All he could do was nod. Cecilia picked up her bike and pointed to the parcel rack. 'Hop on. I'll give you a lift.' He sat astride the parcel rack and Cecilia kicked off and rolled the bike down the hill from the shop.

There was nothing else to do. It was completely natural. At first he tried to keep his balance by hanging on to the back of the parcel rack, but the track was uneven and he wobbled and nearly made the bike fall over. So he placed his hands on her hips.

He could feel the warmth of her skin on his palms, the sun was shining in the sky and the wind was caressing his forehead. They coasted through the village and he held on to her. The few minutes it took to coast and pedal to his house were the happiest he had experienced in his life, so far. They were…perfect.

Cecilia parked her bike by the woodshed and nodded in the direction of the smoker, which was still giving off a faint aroma.

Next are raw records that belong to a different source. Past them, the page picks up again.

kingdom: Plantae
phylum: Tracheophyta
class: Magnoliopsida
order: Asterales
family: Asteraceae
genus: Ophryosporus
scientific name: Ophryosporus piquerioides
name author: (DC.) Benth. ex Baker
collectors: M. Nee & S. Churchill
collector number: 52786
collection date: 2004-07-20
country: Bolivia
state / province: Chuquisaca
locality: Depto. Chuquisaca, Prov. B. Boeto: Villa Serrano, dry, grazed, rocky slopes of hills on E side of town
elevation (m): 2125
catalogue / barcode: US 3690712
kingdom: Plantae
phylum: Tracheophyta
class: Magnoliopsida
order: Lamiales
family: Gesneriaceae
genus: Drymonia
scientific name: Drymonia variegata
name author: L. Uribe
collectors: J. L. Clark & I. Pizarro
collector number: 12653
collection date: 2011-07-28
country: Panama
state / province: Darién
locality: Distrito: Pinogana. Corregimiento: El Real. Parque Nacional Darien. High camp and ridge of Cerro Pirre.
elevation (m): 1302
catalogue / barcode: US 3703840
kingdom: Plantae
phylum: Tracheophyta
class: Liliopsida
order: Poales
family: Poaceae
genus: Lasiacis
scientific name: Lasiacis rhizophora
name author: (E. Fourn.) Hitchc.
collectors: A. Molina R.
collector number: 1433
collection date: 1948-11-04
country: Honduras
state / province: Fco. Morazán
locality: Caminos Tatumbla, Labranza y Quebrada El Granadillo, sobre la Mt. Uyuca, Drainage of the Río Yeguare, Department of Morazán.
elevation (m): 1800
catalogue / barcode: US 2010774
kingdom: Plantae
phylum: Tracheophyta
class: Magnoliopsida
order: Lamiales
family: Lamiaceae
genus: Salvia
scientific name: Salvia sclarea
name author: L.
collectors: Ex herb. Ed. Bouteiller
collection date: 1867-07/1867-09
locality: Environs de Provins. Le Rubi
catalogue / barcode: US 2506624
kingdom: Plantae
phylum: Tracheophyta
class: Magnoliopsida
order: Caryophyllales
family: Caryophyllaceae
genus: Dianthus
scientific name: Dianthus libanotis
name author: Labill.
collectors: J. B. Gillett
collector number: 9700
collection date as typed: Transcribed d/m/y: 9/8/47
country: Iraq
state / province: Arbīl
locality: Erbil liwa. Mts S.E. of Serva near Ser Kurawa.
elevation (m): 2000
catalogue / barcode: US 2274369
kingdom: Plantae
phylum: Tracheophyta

'We were going to do some smoking, but we didn't get round to it.'

'Were you going to smoke buckling?'

'Mm.'

Anders didn't bother to correct her. Buckling was smoked herring. To say 'smoked buckling' was like saying 'a curved bend' or 'a cold ice cream', but this was probably the sort of thing a hick would know, and not something to show off about.

When Cecilia was with him he saw it so clearly: his garden didn't look like theirs. In his garden there was a woodpile and smoke and old rubbish his father had saved because 'it might come in handy'. No beautifully mown lawns or fruit bushes in neat rows. No badminton court and no hammock. He didn't usually notice. But now he noticed.

Cecilia walked towards the house and Anders thought that at least his room looked like the others' rooms, fortunately.

What are we going to do in my room? What are girls interested in?

He had loads of comics. He didn't know whether Cecilia read comics. He had books. Maybe they could bake something? He could bake sticky buns and scones. Did she like baking?

He didn't get any further in his pondering, because Cecilia had stopped and was looking down at something on the ground. He hurried over to her and when he saw what she was looking at, his lungs sank down to his thighs.

Beside the spindly gooseberry bush next to the house, his father was lying on his stomach with his arms by his side, face down on the ground. Cecilia was on her way over to him, but Anders grabbed her shoulder.

'No,' he said. 'Come on. Let's go.'

Cecilia pulled herself free. 'Don't be silly, we can't leave him like that. He could suffocate.'

Anders had never seen his father so drunk that he lay down and went to sleep like this in the middle of the day, but the drinking itself was nothing new to him. Sometimes when he got home in the evening his father would be sitting there with glassy eyes, talking rubbish, and at those times Anders tried to stay out of the house as much as possible. Right now he was so embarrassed he didn't know where to put himself.

Cecilia crouched down beside his sleeping father and shook his shoulder. 'Hey,' she said. 'Hello.' She turned to Anders. 'What's his name?'

'Johan. Look, just leave him. He's drunk.'

'Johan,' said Cecilia, shaking him more roughly. 'Johan, you can't lie here.'

Johan's body twitched and a deep cough rumbled up through his chest. Cecilia drew back as Johan raised his head and rolled over on to his side. He had been lying on a half-full plastic bottle that had been squashed out of shape by the weight of his body.

He caught sight of Cecilia and his eyes were made of dirty glass, a thread of saliva dangled from the corner of his mouth down to the grass. He smacked his lips, cleared his throat and slurred, 'Love one another.'

The humiliation crushed Anders into the ground and splashed his cheeks with red. His father's hand was groping for Cecilia's foot as if he wanted to get hold of it. When he couldn't reach he looked up at her and said, 'Just be careful of the sea.'

The shame of it all exploded into blind rage and Anders ran over to his father, aimed a kick. However, a faint glimmer of sense made him change the direction of the kick at the last moment, so that instead of his father's head he caught the plastic bottle, which bounced away across the overgrown lawn.

It wasn't enough. His father attempted a foolish smile, and Anders was about to hurl himself at him to beat the rage out of his body and into his father's when Cecilia grabbed his arm and pulled him away.